The answer to this depends on the details of the suggestion; but generally there's a much stronger bond between the kernel and the driver than between the driver and the firmware in my cases. E.g. we have a single remoteproc driver loading and controlling the Hexagon DSP found in several Qualcomm platforms, so a single kernel binary could (practically) load hundreds of variants of the firmware. Both the kernel binary and the firmware in this example are side-loaded onto the device during development - independently of each other, as they are developed by different teams (or maybe even different companies). I assume that you're not suggesting to actually tie the module together, as that would be practically difficult and a waste of resources. Which leaves us with the suggestion that we should store the kernel module with the firmware file, which is just infeasible from a few practical reasons - again mostly related to the development flow and how the files are contained on the devices.

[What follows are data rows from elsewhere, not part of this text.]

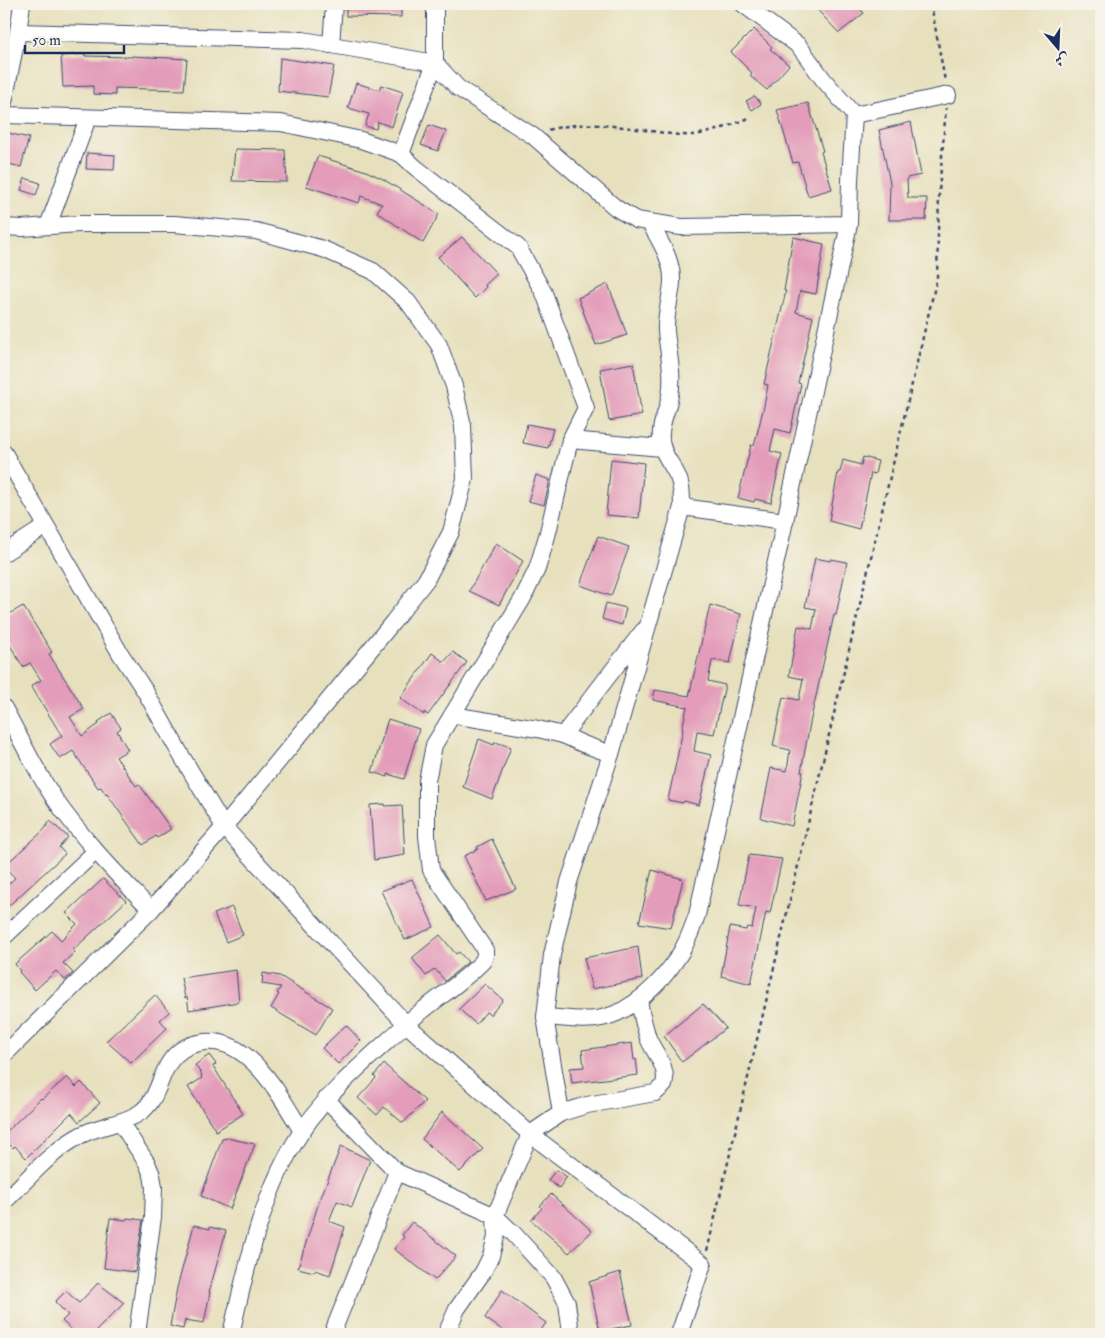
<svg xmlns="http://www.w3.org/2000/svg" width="1105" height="1338" viewBox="0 0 1105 1338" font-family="'IM FELL Double Pica',Amiri,serif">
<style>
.building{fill:#e39cb9}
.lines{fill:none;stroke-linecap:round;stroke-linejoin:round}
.street-casing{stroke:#3a4a6c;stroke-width:18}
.path{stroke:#3a4a6c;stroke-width:2.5;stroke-dasharray:4 4;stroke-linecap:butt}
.street{stroke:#fff;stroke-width:16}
</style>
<rect width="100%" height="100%" fill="#f7f3e8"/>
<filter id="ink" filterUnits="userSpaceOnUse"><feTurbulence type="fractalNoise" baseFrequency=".02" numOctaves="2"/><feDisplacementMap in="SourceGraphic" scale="10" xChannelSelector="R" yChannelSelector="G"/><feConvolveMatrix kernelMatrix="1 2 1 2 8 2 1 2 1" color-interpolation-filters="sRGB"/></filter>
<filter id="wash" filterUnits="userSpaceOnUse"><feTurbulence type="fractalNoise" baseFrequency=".0096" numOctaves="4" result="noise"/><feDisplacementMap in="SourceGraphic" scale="20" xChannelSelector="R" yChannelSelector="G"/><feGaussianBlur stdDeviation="1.12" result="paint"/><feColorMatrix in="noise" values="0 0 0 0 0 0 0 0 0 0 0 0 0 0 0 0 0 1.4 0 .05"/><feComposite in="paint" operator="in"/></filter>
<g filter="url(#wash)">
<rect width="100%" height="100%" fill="#e7e0bd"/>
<g id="blocks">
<g class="building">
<polygon points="346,4 401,4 401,17 346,16"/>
<polygon points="812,4 832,4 837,9 843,4 855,4 864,13 839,33"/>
<polygon points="754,29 772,47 770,49 789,65 767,90 750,76 752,73 731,52"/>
<polygon points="85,54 85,56 132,57 132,56 187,59 184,90 115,88 115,95 93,94 93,86 63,87 61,56"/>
<polygon points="280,58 334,66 328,97 278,91"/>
<polygon points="356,83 379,90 381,85 403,92 392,127 378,122 376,129 365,126 369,114 348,108"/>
<polygon points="755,96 761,104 752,110 746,101"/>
<polygon points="808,103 823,151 821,152 832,189 808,196 798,162 793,163 777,110"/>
<polygon points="911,122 921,175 907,178 908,198 927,198 926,220 889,220 890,183 879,130"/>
<polygon points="429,125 446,131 438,151 421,145"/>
<polygon points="4,132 29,138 21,167 4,163"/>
<polygon points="235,149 285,150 287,182 232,181"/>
<polygon points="87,153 115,155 114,170 86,169"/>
<polygon points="318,156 366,171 383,179 439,214 423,243 377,212 382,204 361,196 359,203 306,186"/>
<polygon points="25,178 40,183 36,195 21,190"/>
<polygon points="462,237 497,274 485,285 486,287 475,298 438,257"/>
<polygon points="793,237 824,244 816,294 800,291 796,312 813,317 798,383 801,384 790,433 775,429 770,451 782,454 771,503 755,499 754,502 738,498 751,445 754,446 764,406 768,385 764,384 786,291 784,291"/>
<polygon points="608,284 627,335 596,345 578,298"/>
<polygon points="633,363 642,415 609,421 600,369"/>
<polygon points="527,424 553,429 548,448 523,443"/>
<polygon points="863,457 878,461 875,474 871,473 859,529 829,521 838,472 840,472 843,460 861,465"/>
<polygon points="611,459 644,463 639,518 606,515"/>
<polygon points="536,475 550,480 544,505 528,501"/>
<polygon points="598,536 629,547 611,596 580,585"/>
<polygon points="496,543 523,561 499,605 469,591"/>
<polygon points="815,558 830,561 831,559 847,562 836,615 834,615 810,723 801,772 803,772 792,826 761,818 771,768 787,771 790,750 773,746 783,697 799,700 803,679 789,676 798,626 812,629 816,609 805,607"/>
<polygon points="606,603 626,608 622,625 602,619"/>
<polygon points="710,605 741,614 730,663 714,660 712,661 708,681 725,685 714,734 697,731 694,751 711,755 699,805 684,801 683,803 668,800 683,730 682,729 687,707 653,700 655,690 689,696"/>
<polygon points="23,606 52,652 49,654 84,709 70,717 82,736 99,724 98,722 111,713 121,728 117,731 128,750 116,757 136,786 139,784 171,829 157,838 156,836 143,845 107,794 106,795 101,787 98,788 73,751 60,759 50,744 62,736 31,686 41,680 30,663 23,667 4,635 4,617"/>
<polygon points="453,652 467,662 428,715 424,712 424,715 400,698 432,653 444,662"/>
<polygon points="388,719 419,729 404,779 388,774 388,777 372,772"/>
<polygon points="479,739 494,745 495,742 511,747 492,799 463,787"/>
<polygon points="385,804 385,806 402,805 405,855 374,860 370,805"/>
<polygon points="50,821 68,837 59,847 65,854 4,910 4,888 15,878 4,866 44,830"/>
<polygon points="492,839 516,889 486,901 464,856 478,849 477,847"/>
<polygon points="749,855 782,859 770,913 766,912 751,984 721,976 730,927 746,930 747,927 752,928 756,908 739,905"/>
<polygon points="652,870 683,879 671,928 639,923"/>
<polygon points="103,879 126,901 73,950 75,952 63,963 73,973 65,980 56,971 35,990 19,972 20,971 15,964 52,931 61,940 77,924 66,913"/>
<polygon points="412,879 434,927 405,940 381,891"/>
<polygon points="232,907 243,935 226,942 214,914"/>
<polygon points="440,935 456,954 459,952 468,962 445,981 435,969 426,976 412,958"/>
<polygon points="638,947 642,979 592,989 584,958"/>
<polygon points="236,970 239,1002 189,1010 187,997 185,998 181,978"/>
<polygon points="263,973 280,976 332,1008 316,1035 271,1008 279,994 277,993 281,987 262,984"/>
<polygon points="485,984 503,1000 490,1015 486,1012 476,1024 459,1009"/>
<polygon points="155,995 169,1012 160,1020 167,1028 131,1063 106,1041"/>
<polygon points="703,1004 726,1028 682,1062 664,1036"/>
<polygon points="346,1025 361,1041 338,1064 322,1048"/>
<polygon points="632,1043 634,1060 636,1059 638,1075 572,1083 570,1068 584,1067 582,1050"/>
<polygon points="209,1055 216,1064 213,1066 243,1114 216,1131 188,1087 202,1078 201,1076 202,1075 195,1065"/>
<polygon points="384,1064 425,1101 403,1123 384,1107 377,1115 358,1098 376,1078 374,1076"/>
<polygon points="67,1077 76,1087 81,1082 100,1103 79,1122 71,1113 26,1158 15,1146 13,1148 4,1139 4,1134 41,1098 42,1099"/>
<polygon points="442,1112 483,1149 460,1172 422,1139"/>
<polygon points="227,1138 255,1144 230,1209 201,1196 222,1139"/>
<polygon points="341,1146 370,1160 352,1207 337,1201 329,1221 345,1227 330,1275 315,1270 314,1272 298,1268 318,1205"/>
<polygon points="556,1170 567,1177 559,1188 548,1180"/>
<polygon points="551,1194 592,1231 569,1253 531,1220 542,1208 540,1206"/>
<polygon points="110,1218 126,1220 127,1218 143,1220 135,1272 104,1268"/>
<polygon points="412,1222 456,1256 435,1280 394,1249 404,1237 402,1235"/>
<polygon points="194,1225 210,1229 210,1227 226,1231 209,1292 210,1292 204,1323 185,1320 183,1329 170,1326 177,1288"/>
<polygon points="620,1272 632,1325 600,1331 589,1282"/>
<polygon points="98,1283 124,1303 93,1334 76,1334 62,1321 68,1315 55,1302 66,1291 79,1303"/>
<polygon points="502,1290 546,1323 538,1334 508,1334 485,1318"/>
</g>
</g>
</g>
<g filter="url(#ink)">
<use href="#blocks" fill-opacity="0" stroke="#3a4a6c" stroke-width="1"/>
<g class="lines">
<defs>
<g id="street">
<polyline points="743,4 799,46 823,79 854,115 948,95"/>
<polyline points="18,32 303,40 435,63 458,88 533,136 616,208 636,220 681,227 849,224"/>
<polyline points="331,45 334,4"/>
<polyline points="4,102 18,32 22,4"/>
<path d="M4,115L281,123L361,140L401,154L415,167L518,247L544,293L586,408L570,440L547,536L537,569L523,598L434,745L427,781V836L431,870L485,950V955L483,961C460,985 429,1003 404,1026C369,1058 329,1091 302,1131C262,1191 247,1266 231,1334"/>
<polyline points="401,154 435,63 435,4"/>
<polyline points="48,226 88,118"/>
<polyline points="4,227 22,228 79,224 174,224 256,231 323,249 373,271 408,302 439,345 454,386 463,426 465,479 451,532 426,580 393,622 224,827 151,910 4,1055"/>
<polyline points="570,440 662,448"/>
<polyline points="4,453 120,653 145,691 181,755 224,827 406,1024 530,1134 703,1264 679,1334"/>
<polyline points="682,507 785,521"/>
<polyline points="4,553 46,526"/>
<path d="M4,708C21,739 36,772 56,801C85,842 117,874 151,910"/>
<polyline points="452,715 538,729 563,735 583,744 611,754"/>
<polyline points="563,735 643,631"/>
<polyline points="4,937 95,852"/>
<path d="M545,1017C564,1018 584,1022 602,1018C633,1011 662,982 678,957C687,944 692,929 697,915L785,521L849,224L850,180L854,115"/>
<polyline points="326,1099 397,1172 495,1216 513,1233 553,1277 567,1303 571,1334"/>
<path d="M561,1113L545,1017L552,955L569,882L611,754L682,507C682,497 682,486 678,477C672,463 662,455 661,440C659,424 668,411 670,395C674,374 668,353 666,331C665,314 671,299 672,282C673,260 660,242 650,223"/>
<polyline points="120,1122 147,1163 152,1175 154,1187 153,1217 137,1334"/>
<path d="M4,1202C28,1179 51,1151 81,1135C100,1125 124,1124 141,1112C157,1100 159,1079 169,1063C176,1052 187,1045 199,1043C248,1032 281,1098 302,1131"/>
<polyline points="332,1334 397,1172"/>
<path d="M446,1334L457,1309L483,1272L491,1256L496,1237L495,1216L530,1134L561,1113L587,1105L655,1093L664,1085C669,1067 654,1053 648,1038C644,1025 641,1013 639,1000"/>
</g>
</defs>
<use href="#street" class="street-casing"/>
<g class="path">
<polyline points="931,4 945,81"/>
<path d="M548,130C582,120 617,126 651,131C665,133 679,136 693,135C713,133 731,125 749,118"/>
<polyline points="707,1251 937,278 939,192 946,108"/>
</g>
<use href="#street" class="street"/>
</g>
</g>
<rect width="1105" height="1338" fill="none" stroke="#f7f3e8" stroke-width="20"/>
<g transform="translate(1058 48) rotate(161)" stroke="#f7f3e8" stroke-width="4" paint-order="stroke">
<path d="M0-4L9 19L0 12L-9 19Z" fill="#1b2f5e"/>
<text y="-8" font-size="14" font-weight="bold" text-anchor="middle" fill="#1b2f5e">ش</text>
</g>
<path d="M25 45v8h99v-8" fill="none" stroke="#1b2f5e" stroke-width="2.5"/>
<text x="32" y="45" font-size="15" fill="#1b2f5e" stroke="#f7f3e8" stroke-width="4" paint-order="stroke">50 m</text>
</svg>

Really. If the driver doesn't work without the firmware, then why the hell is it separated from it in the first place?
In several cases we have a single remoteproc driver controlling several different co-processors. Further more with the aspiration of being able to run the same kernel binary (including modules) on more than one product this is simply not feasible. As I said above, beyond development there are hundreds of variants of these firmware files in products - each weighting in at 10-50MB. The firmware loading part (remoteproc) doesn't care about these differences and the functional drivers attaching to the services provided by the firmware can handle the differences between them.
The hack is a hack, and it just sounds *stupid*.